Action item: Whenever a line in the data contains "casing", show that line.

══ Data to process ══

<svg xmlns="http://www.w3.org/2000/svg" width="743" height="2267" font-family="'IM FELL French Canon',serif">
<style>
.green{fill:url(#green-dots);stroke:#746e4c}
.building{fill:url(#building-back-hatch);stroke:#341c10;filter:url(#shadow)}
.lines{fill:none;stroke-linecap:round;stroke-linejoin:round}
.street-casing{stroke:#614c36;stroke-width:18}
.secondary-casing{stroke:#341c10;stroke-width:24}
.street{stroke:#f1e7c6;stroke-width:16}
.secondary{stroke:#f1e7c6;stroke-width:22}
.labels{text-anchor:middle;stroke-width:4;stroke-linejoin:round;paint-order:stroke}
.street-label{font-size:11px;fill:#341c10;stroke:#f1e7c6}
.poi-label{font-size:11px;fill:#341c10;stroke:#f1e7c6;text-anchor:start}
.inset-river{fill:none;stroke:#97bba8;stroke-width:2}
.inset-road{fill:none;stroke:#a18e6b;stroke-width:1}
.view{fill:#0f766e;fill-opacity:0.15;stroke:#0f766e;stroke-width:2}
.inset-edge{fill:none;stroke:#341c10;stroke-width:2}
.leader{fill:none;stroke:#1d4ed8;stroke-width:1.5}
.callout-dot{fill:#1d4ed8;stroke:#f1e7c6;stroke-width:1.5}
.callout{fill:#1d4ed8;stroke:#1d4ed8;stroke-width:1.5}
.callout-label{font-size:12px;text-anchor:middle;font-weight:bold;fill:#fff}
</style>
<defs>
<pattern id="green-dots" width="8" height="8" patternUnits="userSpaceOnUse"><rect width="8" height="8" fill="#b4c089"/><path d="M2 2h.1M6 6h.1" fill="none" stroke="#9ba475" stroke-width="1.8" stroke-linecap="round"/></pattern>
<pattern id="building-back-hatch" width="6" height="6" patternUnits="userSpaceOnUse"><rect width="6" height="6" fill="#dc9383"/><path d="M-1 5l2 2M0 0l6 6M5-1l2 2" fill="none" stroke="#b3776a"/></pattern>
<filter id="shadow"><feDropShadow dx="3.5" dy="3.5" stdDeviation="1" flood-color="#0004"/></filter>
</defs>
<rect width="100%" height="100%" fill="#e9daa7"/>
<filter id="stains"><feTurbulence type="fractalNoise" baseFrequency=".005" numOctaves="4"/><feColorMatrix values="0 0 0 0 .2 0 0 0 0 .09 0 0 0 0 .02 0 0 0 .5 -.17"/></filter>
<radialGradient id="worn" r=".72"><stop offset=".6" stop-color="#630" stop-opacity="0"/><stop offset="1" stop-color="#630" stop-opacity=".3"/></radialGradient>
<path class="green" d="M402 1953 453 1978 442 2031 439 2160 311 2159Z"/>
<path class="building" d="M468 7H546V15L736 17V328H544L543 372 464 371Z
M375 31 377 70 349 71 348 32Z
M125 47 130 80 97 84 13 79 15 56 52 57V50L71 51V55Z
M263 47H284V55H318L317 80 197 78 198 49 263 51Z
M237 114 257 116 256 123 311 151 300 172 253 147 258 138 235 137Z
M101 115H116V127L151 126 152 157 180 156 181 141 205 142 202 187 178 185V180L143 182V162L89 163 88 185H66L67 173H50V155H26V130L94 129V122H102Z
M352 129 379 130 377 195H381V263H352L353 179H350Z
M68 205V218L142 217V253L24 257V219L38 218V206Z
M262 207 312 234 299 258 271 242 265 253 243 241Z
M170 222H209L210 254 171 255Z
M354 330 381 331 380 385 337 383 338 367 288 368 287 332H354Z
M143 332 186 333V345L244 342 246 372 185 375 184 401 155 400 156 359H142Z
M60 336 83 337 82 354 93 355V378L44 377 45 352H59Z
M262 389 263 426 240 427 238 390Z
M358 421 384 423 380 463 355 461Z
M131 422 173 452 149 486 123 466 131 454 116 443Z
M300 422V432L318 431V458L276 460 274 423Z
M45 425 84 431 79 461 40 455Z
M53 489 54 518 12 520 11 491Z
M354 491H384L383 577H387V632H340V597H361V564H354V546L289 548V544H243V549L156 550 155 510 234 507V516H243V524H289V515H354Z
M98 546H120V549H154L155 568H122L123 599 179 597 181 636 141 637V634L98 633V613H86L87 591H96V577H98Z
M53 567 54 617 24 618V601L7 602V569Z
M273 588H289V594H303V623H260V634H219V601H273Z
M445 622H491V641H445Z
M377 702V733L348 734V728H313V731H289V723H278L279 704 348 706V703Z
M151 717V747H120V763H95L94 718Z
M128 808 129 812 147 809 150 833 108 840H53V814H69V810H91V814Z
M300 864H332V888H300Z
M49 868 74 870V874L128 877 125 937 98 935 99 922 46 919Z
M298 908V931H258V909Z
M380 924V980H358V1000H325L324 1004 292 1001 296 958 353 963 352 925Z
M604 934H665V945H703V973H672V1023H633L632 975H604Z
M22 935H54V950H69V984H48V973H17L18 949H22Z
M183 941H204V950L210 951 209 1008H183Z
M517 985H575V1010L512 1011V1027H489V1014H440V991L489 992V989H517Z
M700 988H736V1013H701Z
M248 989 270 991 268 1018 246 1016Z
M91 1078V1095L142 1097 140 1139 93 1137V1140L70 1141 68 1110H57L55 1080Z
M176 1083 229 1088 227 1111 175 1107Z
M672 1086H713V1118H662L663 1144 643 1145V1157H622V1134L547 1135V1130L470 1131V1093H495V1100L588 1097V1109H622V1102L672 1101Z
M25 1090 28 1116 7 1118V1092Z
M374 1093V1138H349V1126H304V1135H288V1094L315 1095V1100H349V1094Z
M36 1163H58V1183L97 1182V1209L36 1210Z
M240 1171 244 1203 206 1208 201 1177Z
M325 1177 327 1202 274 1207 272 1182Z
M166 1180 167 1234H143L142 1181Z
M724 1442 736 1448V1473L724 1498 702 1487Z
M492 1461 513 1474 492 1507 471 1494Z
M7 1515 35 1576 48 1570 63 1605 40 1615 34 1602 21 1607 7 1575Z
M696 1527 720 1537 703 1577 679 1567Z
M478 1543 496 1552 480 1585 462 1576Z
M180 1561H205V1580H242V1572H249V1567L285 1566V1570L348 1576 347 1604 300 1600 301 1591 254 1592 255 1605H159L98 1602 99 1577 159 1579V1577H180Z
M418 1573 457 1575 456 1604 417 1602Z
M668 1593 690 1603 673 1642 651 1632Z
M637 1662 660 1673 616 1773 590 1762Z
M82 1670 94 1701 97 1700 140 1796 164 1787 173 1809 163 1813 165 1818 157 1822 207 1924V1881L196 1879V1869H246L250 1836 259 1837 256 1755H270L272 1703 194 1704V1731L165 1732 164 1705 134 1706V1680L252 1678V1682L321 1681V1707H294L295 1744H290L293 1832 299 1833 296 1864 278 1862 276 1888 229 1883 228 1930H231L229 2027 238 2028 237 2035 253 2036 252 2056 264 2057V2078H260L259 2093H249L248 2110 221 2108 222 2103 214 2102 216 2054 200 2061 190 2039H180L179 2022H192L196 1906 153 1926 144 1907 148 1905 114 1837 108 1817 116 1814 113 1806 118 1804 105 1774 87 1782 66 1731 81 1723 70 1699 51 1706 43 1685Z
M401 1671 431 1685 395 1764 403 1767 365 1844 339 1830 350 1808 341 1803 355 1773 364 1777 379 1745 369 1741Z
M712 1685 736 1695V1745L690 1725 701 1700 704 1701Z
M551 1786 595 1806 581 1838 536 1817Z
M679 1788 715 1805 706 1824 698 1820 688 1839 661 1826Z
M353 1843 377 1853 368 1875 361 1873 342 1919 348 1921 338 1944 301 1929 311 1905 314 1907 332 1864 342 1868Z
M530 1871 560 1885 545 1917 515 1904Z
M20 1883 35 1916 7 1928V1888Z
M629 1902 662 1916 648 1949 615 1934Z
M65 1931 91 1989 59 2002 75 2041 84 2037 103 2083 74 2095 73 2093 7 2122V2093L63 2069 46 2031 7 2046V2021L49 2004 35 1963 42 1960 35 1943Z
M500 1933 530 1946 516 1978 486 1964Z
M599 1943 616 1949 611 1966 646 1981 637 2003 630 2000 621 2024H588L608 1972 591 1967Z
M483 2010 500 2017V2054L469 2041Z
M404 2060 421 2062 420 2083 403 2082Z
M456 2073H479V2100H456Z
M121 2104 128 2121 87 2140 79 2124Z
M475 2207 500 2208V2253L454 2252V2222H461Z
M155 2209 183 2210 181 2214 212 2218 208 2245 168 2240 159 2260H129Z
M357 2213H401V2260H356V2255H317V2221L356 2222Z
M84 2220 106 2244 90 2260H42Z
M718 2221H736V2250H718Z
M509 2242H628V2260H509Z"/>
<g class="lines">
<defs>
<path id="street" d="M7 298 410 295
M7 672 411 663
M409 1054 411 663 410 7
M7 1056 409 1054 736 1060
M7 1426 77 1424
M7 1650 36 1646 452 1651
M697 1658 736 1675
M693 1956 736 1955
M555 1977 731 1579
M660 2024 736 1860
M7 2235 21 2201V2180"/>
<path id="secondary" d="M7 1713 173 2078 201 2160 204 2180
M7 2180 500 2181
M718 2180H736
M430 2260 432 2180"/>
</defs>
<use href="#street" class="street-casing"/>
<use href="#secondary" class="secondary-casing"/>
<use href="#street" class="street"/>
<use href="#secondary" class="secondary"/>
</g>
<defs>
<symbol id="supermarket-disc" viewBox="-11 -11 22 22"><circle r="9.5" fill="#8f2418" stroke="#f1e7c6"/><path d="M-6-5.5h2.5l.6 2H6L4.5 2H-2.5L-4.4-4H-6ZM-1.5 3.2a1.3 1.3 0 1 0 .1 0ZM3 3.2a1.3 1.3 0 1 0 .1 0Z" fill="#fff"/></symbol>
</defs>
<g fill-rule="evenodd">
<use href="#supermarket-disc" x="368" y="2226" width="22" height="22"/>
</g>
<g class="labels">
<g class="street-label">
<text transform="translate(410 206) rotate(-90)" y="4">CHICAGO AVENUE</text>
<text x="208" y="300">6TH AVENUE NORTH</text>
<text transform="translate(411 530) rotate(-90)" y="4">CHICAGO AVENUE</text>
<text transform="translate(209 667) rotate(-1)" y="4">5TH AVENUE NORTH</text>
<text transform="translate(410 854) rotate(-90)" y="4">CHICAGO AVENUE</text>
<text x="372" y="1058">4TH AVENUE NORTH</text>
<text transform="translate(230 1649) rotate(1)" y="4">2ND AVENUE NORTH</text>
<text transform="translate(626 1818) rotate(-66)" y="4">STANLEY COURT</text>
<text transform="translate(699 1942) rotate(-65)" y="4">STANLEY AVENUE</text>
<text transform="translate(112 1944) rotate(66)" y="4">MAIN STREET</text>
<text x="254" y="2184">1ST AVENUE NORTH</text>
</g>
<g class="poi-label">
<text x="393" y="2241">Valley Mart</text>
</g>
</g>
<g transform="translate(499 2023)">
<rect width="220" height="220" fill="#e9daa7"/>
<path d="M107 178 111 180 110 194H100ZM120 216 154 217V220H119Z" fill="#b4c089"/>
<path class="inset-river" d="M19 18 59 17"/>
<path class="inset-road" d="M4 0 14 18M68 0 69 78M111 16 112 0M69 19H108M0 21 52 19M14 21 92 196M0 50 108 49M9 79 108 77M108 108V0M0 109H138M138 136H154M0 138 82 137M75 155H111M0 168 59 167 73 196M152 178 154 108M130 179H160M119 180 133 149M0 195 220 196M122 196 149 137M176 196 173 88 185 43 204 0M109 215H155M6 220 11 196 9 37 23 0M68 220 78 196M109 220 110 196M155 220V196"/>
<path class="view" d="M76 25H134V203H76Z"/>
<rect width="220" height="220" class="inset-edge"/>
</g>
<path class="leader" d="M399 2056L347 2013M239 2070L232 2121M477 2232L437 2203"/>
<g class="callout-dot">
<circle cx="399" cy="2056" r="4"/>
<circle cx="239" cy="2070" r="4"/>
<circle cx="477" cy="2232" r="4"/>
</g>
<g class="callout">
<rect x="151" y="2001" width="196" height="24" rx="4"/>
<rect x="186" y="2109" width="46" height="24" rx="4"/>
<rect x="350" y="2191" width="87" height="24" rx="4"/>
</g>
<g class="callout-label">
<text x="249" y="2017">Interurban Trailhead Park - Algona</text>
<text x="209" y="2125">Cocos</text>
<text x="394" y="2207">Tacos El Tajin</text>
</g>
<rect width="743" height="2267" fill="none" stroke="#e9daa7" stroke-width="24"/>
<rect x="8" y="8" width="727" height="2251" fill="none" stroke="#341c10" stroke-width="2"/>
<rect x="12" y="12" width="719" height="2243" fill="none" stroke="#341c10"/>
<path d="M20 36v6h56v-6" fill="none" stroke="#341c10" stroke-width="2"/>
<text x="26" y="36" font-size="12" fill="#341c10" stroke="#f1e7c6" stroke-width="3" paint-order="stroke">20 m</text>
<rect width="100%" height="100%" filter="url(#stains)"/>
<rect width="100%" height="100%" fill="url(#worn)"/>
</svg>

═══

Answer to this problem:
.street-casing{stroke:#614c36;stroke-width:18}
.secondary-casing{stroke:#341c10;stroke-width:24}
<use href="#street" class="street-casing"/>
<use href="#secondary" class="secondary-casing"/>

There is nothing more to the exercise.